**Exercise**
Could you render the lines of every record below as a numbered list, skipping any blank lines and omitting the pictures?

(Extracted records)
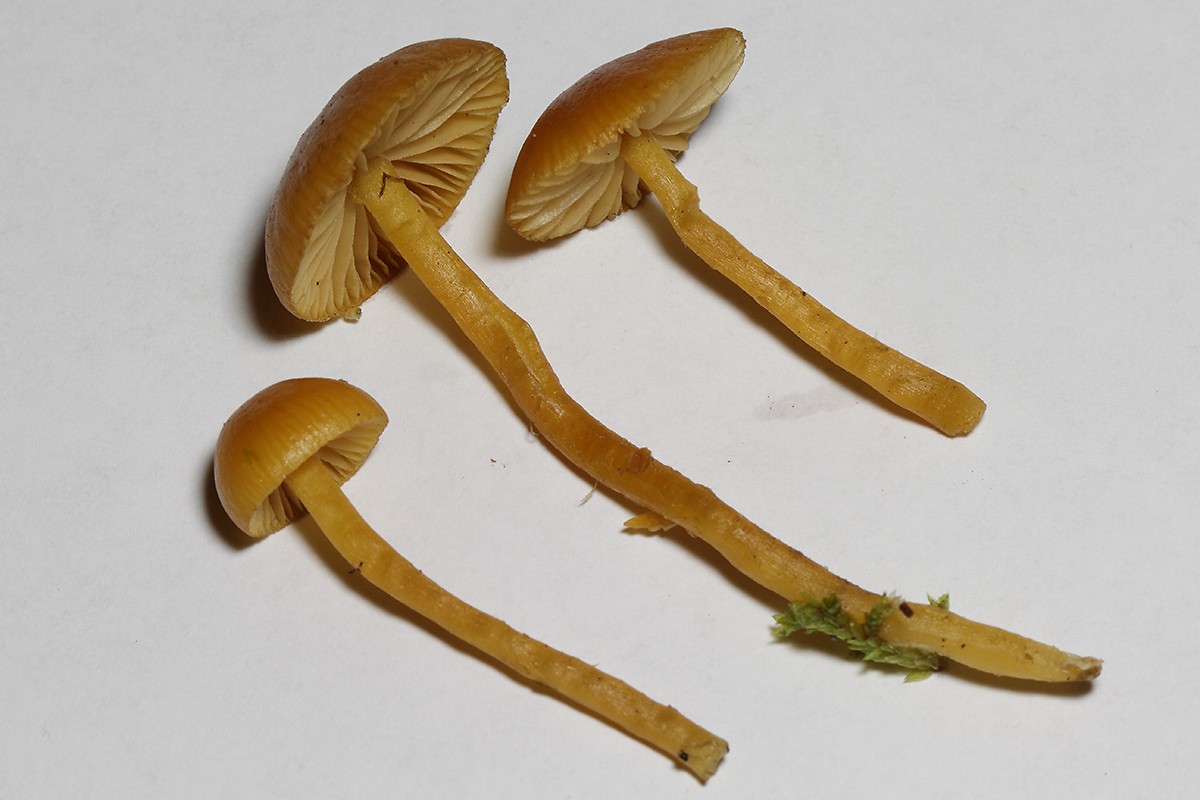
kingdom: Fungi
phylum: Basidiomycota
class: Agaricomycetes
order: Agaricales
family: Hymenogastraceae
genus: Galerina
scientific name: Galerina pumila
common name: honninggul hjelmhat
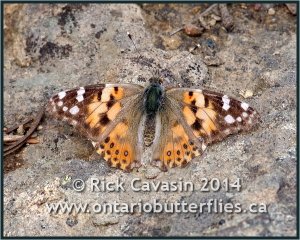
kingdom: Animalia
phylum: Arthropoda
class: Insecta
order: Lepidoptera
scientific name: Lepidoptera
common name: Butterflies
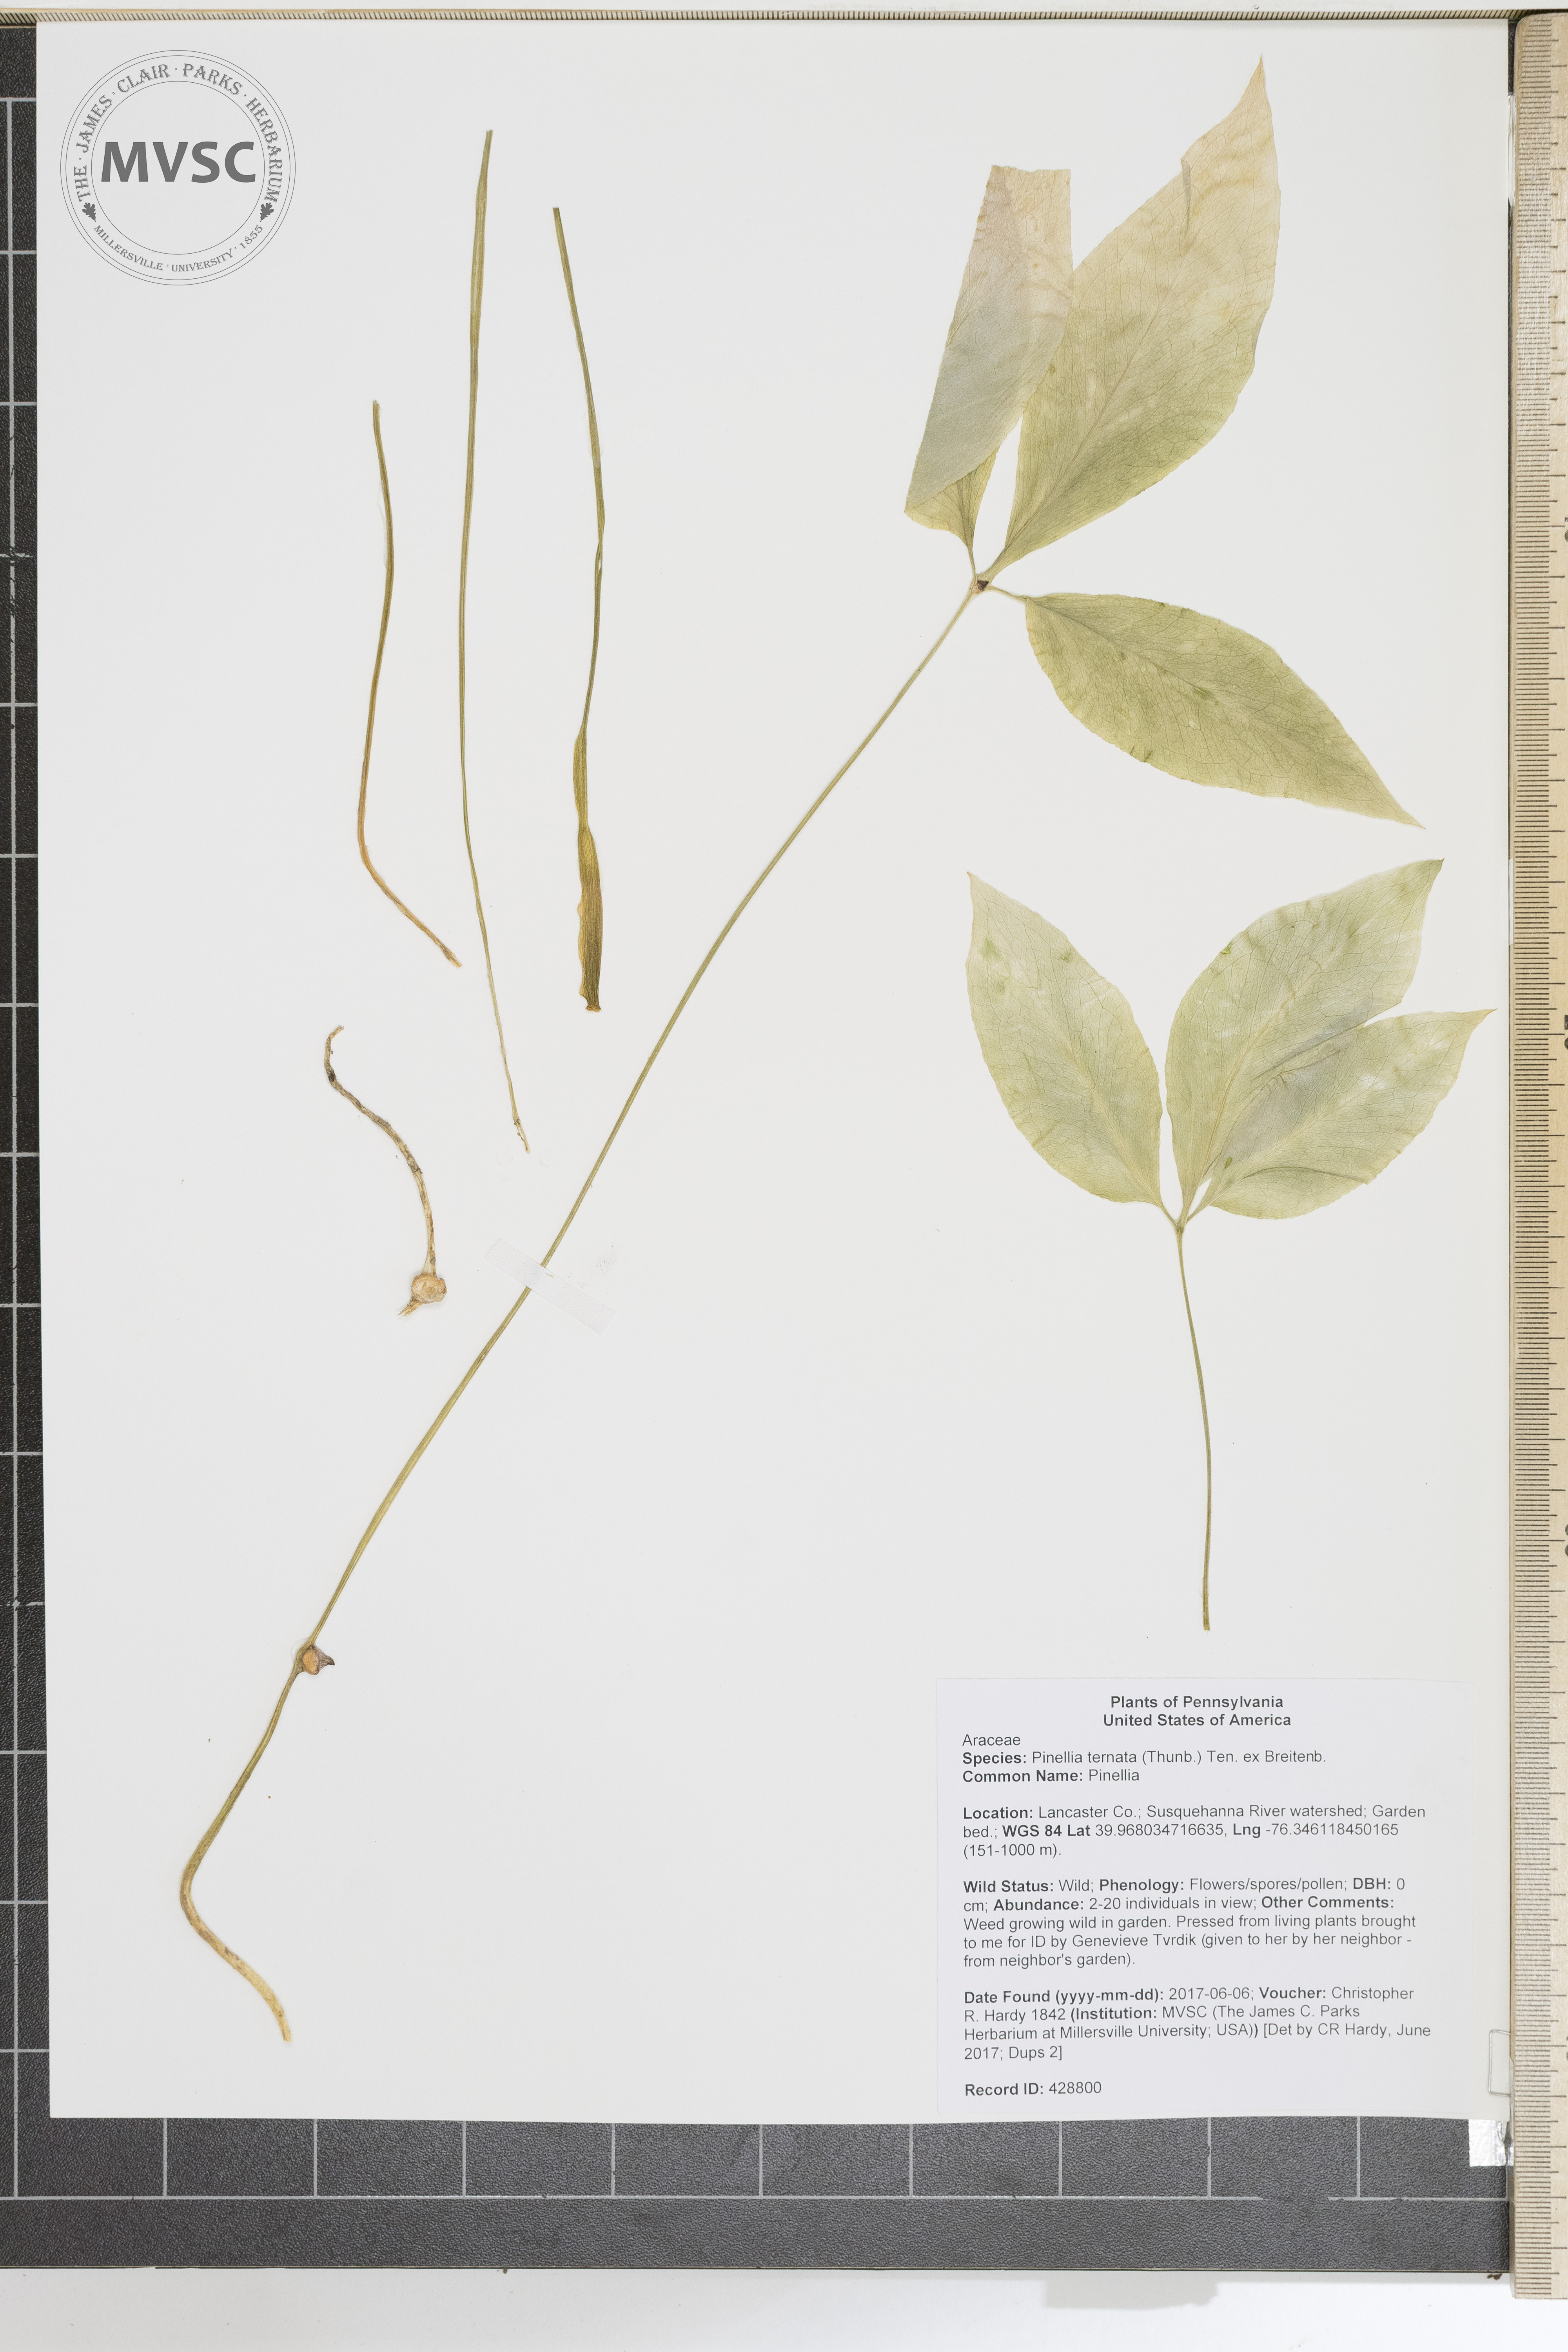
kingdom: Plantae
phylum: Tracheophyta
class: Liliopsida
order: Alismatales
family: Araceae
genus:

**Full answer**
1. kingdom: Fungi
2. phylum: Basidiomycota
3. class: Agaricomycetes
4. order: Agaricales
5. family: Hymenogastraceae
6. genus: Galerina
7. scientific name: Galerina pumila
8. common name: honninggul hjelmhat
9. kingdom: Animalia
10. phylum: Arthropoda
11. class: Insecta
12. order: Lepidoptera
13. scientific name: Lepidoptera
14. common name: Butterflies
15. kingdom: Plantae
16. phylum: Tracheophyta
17. class: Liliopsida
18. order: Alismatales
19. family: Araceae
20. genus:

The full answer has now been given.